Activity A » In the passage on smelling hosta blossoms, what is the name of the fragrance that has not yet reached the writer's olfactory bulb?
Activity B » Carry the passage on smelling hosta blossoms forward from its final sentence.

Document excerpt »
== Segment start ==

Oh, well! The sense of smell is just as complicated as our sense of sight.
We can correct the latter by wearing glasses but if your nose is out of
kilter, there isn't much one can do. I am not saying that Watanabe's or
Bill's noses are out. They just smell those molecules differently from
others. Their olfactory bulb is hooked up "differently" and they smell
something others don't. That is perfectly normal, my family doctor tells me.
It's a miracle anyway how we can translate a few molecules reaching our
noses into a pleasant or not so pleasant sensation in our brains, or maybe
even nothing whatsoever.

This is where Chick comes in. Don't count your money yet. Your Halcyon
fragrance has not made it to mine nor most others olfactory bulbs yet so
trying to sell one might be a little difficult unless you pretreat the
blossoms with lilac perfume. Just kidding! It is true, the nectar in some
blossoms may release a few molecules of fragrance that can be detected by
those whose olefactory bulb is fine-tuned like Bill's. For the rest of us
mortal beings (and I am saying this being well aware that I am considered a
"hosta god" according to a picture I saw recently) the molecules get zapped
somewhere between our noses and the olfactory bulb in our cranial system. Or
maybe some of us have a permanently "stopped up" noses. As for rubber tires,
just like some folks have double vision or are red/green color blind, others
might well detect the smell of (burning?) rubber tires emanate from hosta
blossoms. It's the different ways our brains are wired.

== Segment end ==

Data »

== Segment start ==

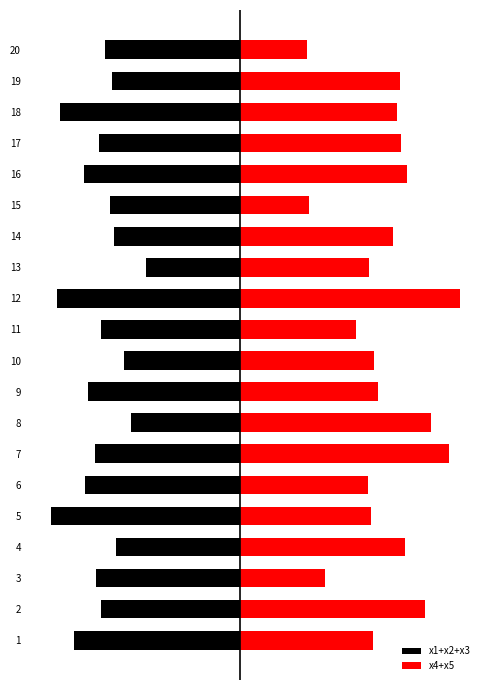

What is the value of the x1+x2+x3 bar at the 17th from the left?

-5.5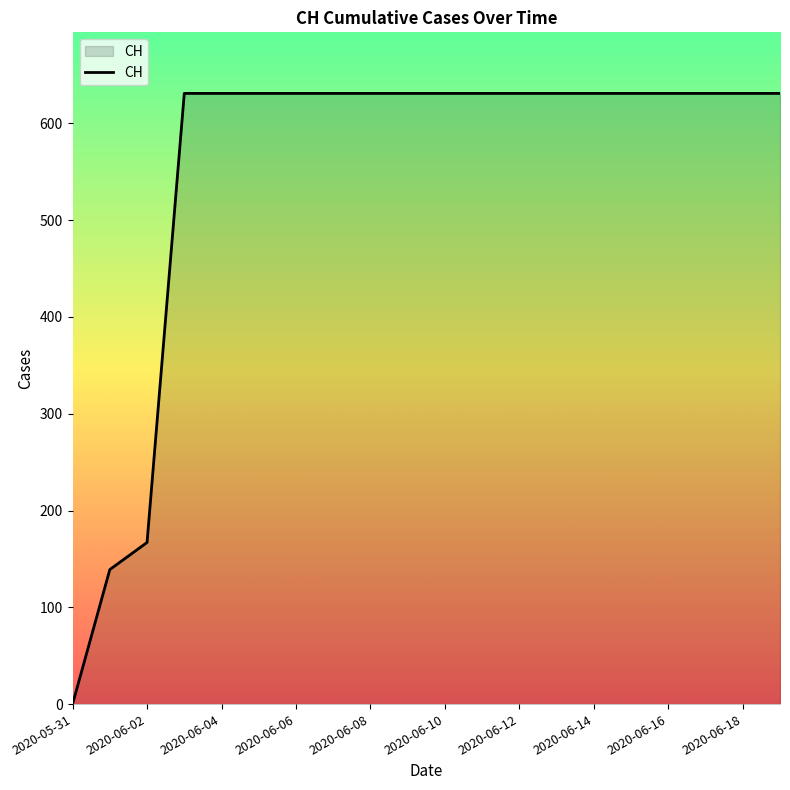

Reading left to right, extract all data points from this chart.

0	139	167	631	631	631	631	631	631	631	631	631	631	631	631	631	631	631	631	631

== Segment end ==

Answer section A » Halcyon

Answer section B »
The gist of this whole thing is that hostas should not be considered
fragrant unless they waft this olfactory gift all over the garden. If you
got to flop on your belly to detect the "fragrance" of H. venusta, we have
an olfactory detection problem and for some of us a "how in the heck am I
getting back up problem." And as for bringing hostas inside, be aware that
the nectar will absorb molecules from the inside air movements. Burning any
rubber tires inside, Bill? Just kidding. W. George

W. George Schmid
Hosta Hill - Tucker Georgia USA
Zone 7a - 1188 feet AMSL
84-12'-30" West_33-51' North

----- Original Message -----
From: <Jaspersail@aol.com>
To: <hosta-open@hort.net>
Sent: Sunday, February 23, 2003 2:13 AM
Subject: Re: High Kicker


> Thanks for the information, W. George and Bill.
>
> Bill, do you have any Chick memorabilia that smells like burnt rubber?
  ; )
> Wow, I've never noticed flowers from 'Halcyon', rupifraga, or longipes
> seedlings having any fragrance -- I'll have to use my nose a little more
next
> year.  Very interesting.  I assume your yard doesn't have a privacy fence
of
> lilacs to hide the rubber tire factory next door...   ; )
>
> --John
>
>
> <<I have noticed that several other hostas without plantagenia in their
> backgrounds have faint flower fragrances that are clearly different. Not
all
> of these are pleasant smells, but they are not in any way similar to
> plantagenia. One of the pleasant ones is 'Halcyon' which smells somewhat
> like lilac. The smell is faint, and may be more noticeable on cool
mornings.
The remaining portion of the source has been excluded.